* [PROBLEM REQUIREMENTS]: Output the listing below exactly, minus its images.

* [DATASET ENTRIES]:
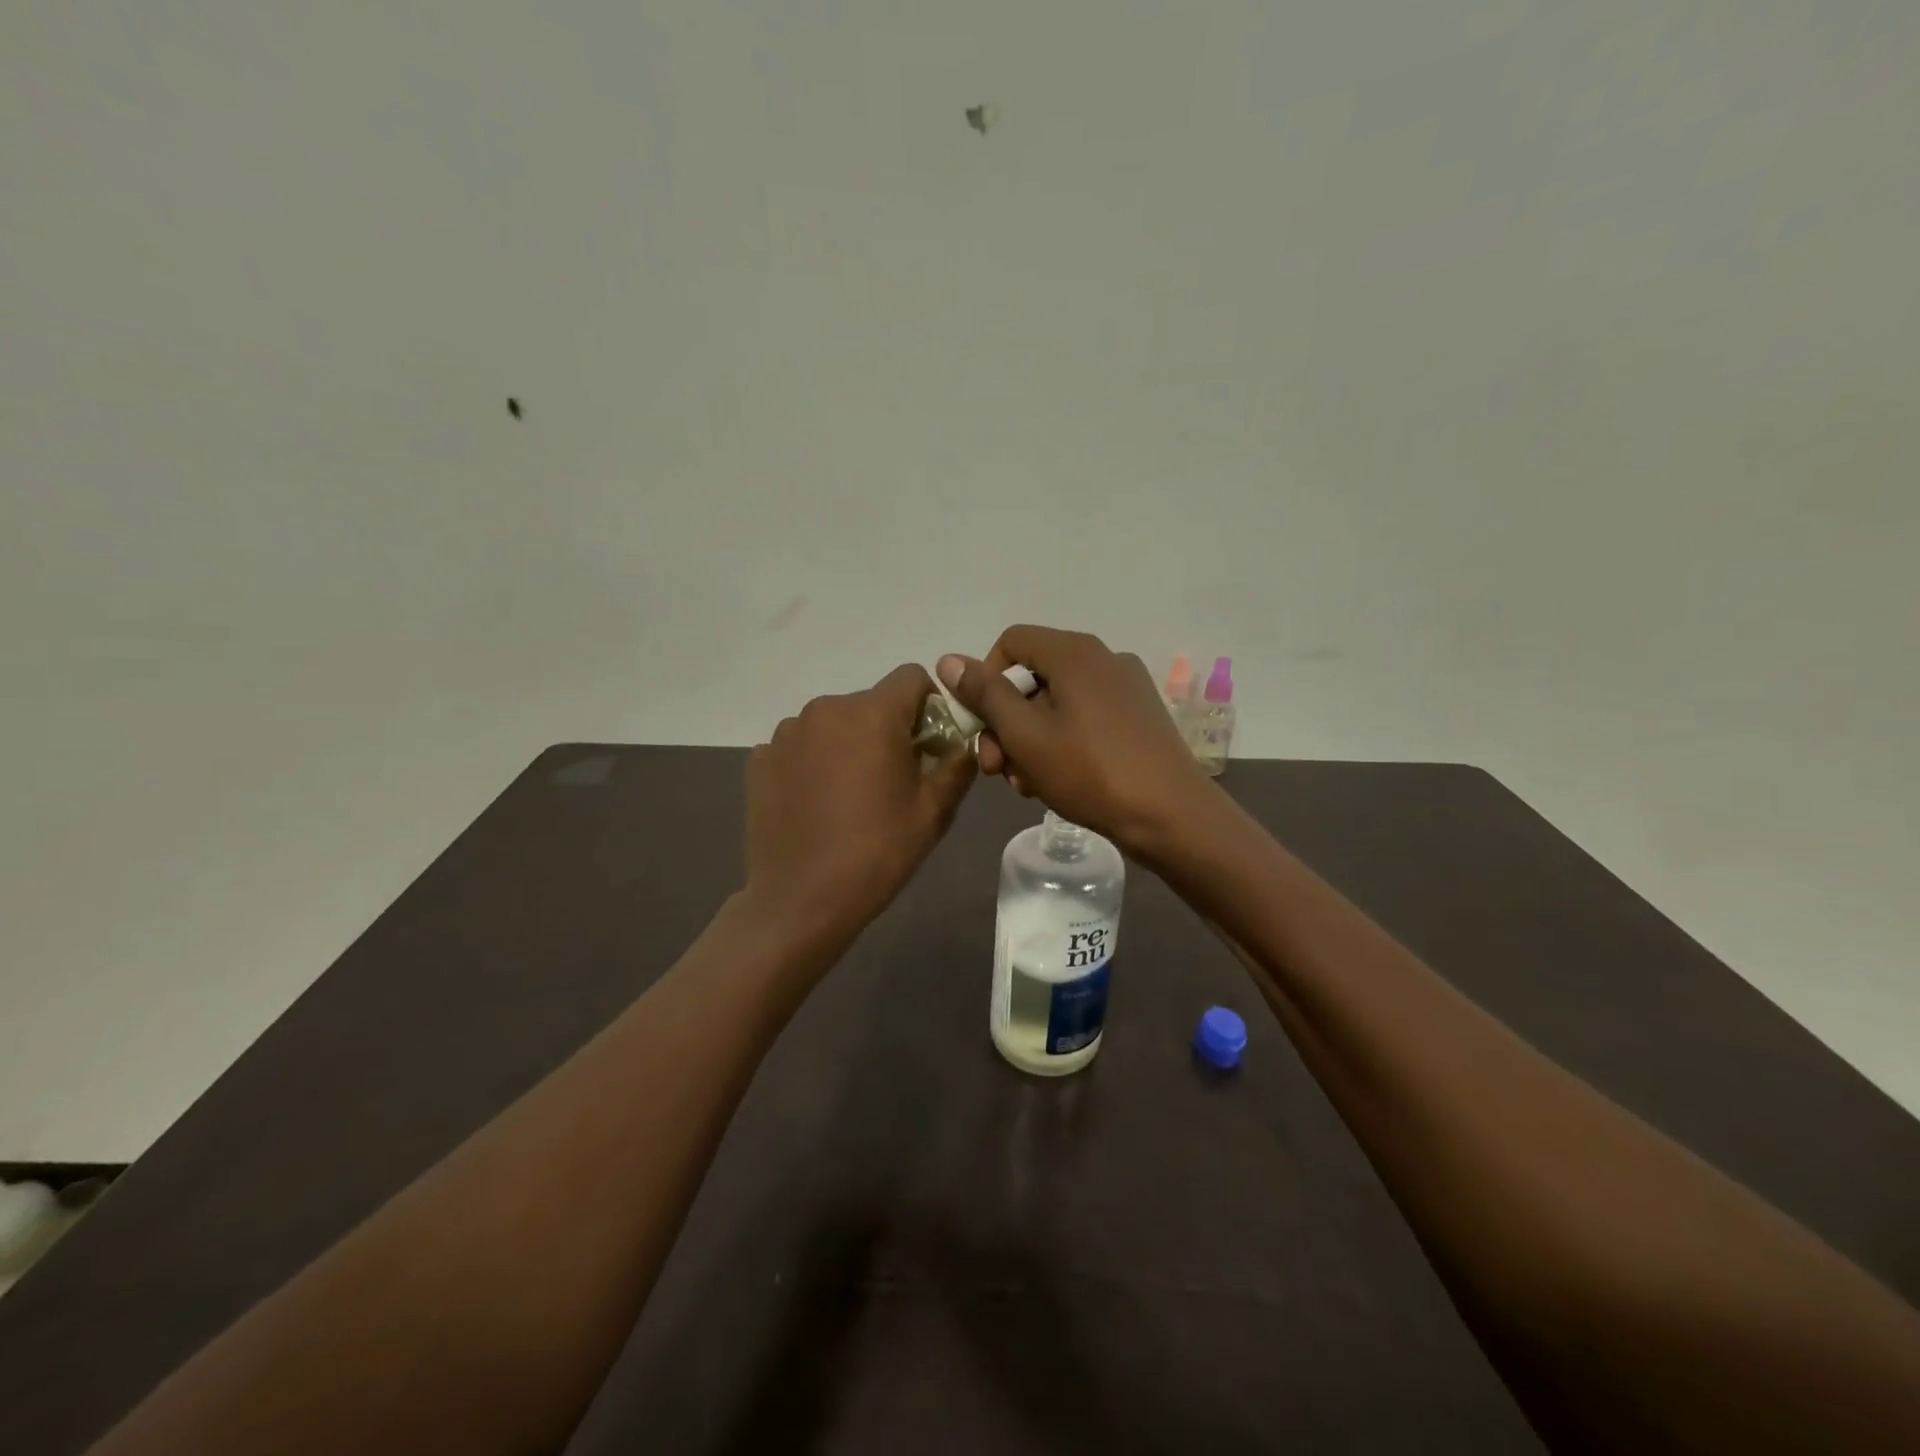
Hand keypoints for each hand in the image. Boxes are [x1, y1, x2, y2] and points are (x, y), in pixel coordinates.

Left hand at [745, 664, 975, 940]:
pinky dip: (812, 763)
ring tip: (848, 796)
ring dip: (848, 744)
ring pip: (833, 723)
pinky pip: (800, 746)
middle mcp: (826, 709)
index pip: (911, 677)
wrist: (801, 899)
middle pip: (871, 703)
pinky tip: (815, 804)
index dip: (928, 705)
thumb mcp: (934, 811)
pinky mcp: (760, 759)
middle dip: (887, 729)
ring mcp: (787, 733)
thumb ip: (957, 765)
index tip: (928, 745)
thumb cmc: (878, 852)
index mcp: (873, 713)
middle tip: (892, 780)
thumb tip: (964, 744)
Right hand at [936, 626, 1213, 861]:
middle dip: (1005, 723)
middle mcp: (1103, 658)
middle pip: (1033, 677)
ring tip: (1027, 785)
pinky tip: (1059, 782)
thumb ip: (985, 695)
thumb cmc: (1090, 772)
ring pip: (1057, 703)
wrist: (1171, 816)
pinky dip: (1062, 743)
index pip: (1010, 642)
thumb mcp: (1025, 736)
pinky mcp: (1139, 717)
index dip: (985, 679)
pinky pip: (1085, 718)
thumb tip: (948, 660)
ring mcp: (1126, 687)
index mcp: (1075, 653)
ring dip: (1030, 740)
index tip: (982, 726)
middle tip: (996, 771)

* [TASK RESULT]:
Hand keypoints for each hand in the image. Boxes are [x1, y1, x2, y2] and points are (x, y), in pixel coordinates.

Left hand at [745, 664, 975, 940]:
pinky dip: (812, 763)
ring tip: (848, 796)
ring dip: (848, 744)
ring pip: (833, 723)
pinky pip: (800, 746)
middle mcp: (826, 709)
index pip: (911, 677)
wrist: (801, 899)
middle pip: (871, 703)
pinky tip: (815, 804)
index dip: (928, 705)
thumb mcp: (934, 811)
pinky mcp: (760, 759)
middle dip: (887, 729)
ring mcp: (787, 733)
thumb ip: (957, 765)
index tip: (928, 745)
thumb cmc: (878, 852)
index mcp: (873, 713)
middle tip: (892, 780)
thumb tip: (964, 744)
Right hand at [936, 626, 1213, 861]:
middle dip: (1005, 723)
middle mcp: (1103, 658)
middle pip: (1033, 677)
ring tip: (1027, 785)
pinky tip: (1059, 782)
thumb ip: (985, 695)
thumb cmc: (1090, 772)
ring pip: (1057, 703)
wrist: (1171, 816)
pinky dip: (1062, 743)
index pip: (1010, 642)
thumb mcp: (1025, 736)
pinky mcp: (1139, 717)
index dip: (985, 679)
pinky pip: (1085, 718)
thumb tip: (948, 660)
ring mcp: (1126, 687)
index mcp: (1075, 653)
ring dip: (1030, 740)
index tip: (982, 726)
middle tip: (996, 771)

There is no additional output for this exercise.